La implementación de las regiones autónomas se desarrolló a gran velocidad, en una carrera encabezada por los nacionalistas, catalanes y vascos, que buscaban, no una autonomía, sino convertirse en un ente independiente que se adhiriera a la nación española. Transcurridas cuatro décadas, se alzan voces desde diferentes posiciones políticas que reclaman una revisión, que evite la dispersión e iguale los derechos de las personas, al margen del lugar en el que residan.
El catalizador que ha desatado la reacción ha sido la competencia entre regiones para regular la fiscalidad. La puesta en marcha, por el gobierno madrileño, de una serie de rebajas de las diferentes cargas impositivas ha tenido éxito y los imitadores abundan. Andalucía toma medidas similares, Valencia también, e incluso el propio gobierno de la nación, refractario a reducir la carga fiscal, ha seguido el camino de la reducción de impuestos. Se ha demostrado que es posible bajar tasas y gravámenes sin que se resienta el estado de bienestar.
La reflexión acerca de la, quizás, excesiva profundización en el sistema autonómico ha llegado a Cantabria. El propio Miguel Ángel Revilla, regionalista de primera hora y líder de un partido que lleva en su ADN la autonomía, ya ha planteado, públicamente, que sería una buena decisión igualar la fiscalidad en toda España y lo mismo con la educación.
Si se unifican estas dos materias será suficiente para admitir que se ha producido una recentralización, la palabra que nadie quiere pronunciar. Si se está de acuerdo, como al menos de palabra ya se ha hecho, que los gobiernos regionales no tengan capacidad para determinar, al menos en parte, sus fuentes de ingresos, se termina con una de las bases de la autonomía. Es evidente que quien gasta debe recaudar, para evitar los lamentos y eludir la responsabilidad.
Es el momento de realizar una reflexión en profundidad.

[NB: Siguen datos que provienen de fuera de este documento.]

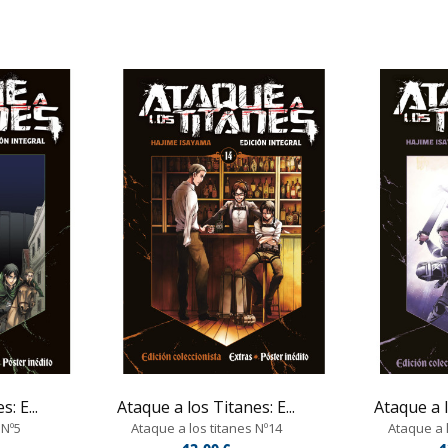
: E...
Ataque a los Titanes: E...
Ataque a l
 Nº5
Ataque a los titanes Nº14
Ataque a l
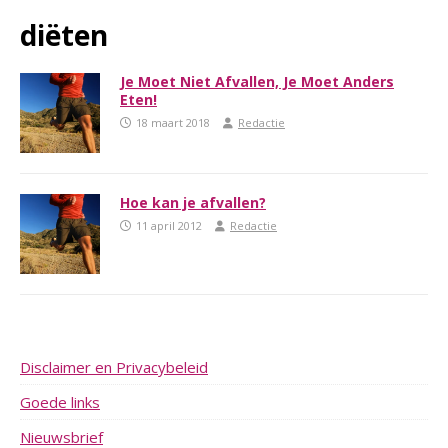
diëten
Je Moet Niet Afvallen, Je Moet Anders
Eten!
18 maart 2018
Redactie
Hoe kan je afvallen?
11 april 2012
Redactie
Disclaimer en Privacybeleid
Goede links
Nieuwsbrief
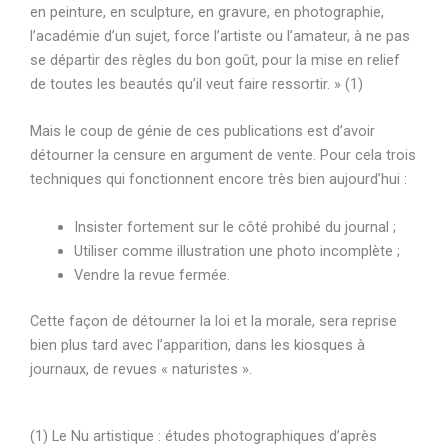
en peinture, en sculpture, en gravure, en photographie,
l’académie d’un sujet, force l’artiste ou l’amateur, à ne pas
se départir des règles du bon goût, pour la mise en relief
de toutes les beautés qu’il veut faire ressortir. » (1)
Mais le coup de génie de ces publications est d’avoir
détourner la censure en argument de vente. Pour cela trois
techniques qui fonctionnent encore très bien aujourd’hui :
Insister fortement sur le côté prohibé du journal ;
Utiliser comme illustration une photo incomplète ;
Vendre la revue fermée.
Cette façon de détourner la loi et la morale, sera reprise
bien plus tard avec l’apparition, dans les kiosques à
journaux, de revues « naturistes ».
(1) Le Nu artistique : études photographiques d’après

Inicialmente, el estado autonómico se concibió como una descentralización, un acercamiento de la administración a los ciudadanos… no se pensó en despiezar la sanidad, ni en quebrar la unidad fiscal. El planteamiento inicial de la España autonómica tenía sentido y se asentaba sobre la necesidad de evitar dependencias innecesarias de Madrid, entendiendo la capital de España como un poder omnímodo.
Dentro del diseño de la España autonómica latía el problema que ha desembocado en los excesos que ahora se piensan corregir. La admisión de los derechos forales para el País Vasco y Navarra suponía admitir un término contradictorio con la esencia misma de la carta magna, ya que los españoles dejamos de ser iguales. A esa excepción se sumó la batalla permanente de los nacionalistas por incrementar sus competencias, creando nuevas estructuras policiales, fiscales, económicas y finalmente las educativas y sanitarias.

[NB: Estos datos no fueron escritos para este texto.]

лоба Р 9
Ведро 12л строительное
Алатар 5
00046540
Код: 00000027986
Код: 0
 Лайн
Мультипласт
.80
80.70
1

El resultado de una errónea aplicación del concepto autonómico es vidente: se han duplicado las administraciones, se complica la burocracia, se amplían las brechas entre regiones ricas y pobres, se abren las puertas a la creación de empresas públicas que funcionan como privadas para contratar empleados sin concurso oposición y se limita la movilidad de los españoles, al existir barreras idiomáticas que cierran el acceso a puestos de trabajo a quienes no nacieron en esas regiones. El ejemplo lo tenemos cerca, en Cantabria. En los cuarenta años de autonomía han crecido los edificios para albergar consejerías y se han duplicado servicios, los cántabros pierden oportunidades de empleo en buena parte de España por la imposición lingüística, la carga fiscal es mayor que la que soportan nuestros vecinos del Este y la sanidad pública se ha fragmentado en función de donde residas.
La competencia tributaria ha puesto en evidencia la disfunción de algunos aspectos de las autonomías. Ahora, se habla ya de una homogeneización a escala nacional, de algunas de las cesiones hechas a las comunidades autónomas. Los hechos terminan imponiéndose a las ensoñaciones y obligan a recobrar la sensatez. Algunos políticos rechazan la recentralización, un concepto prístino, pero terminan por aceptar el hecho, con un cambio de nombre.
Las presiones de los nacionalistas, minoritarios en el conjunto de España, no deben marcar una hoja de ruta que conduce a la ineficiencia y que, en nada beneficia a los españoles.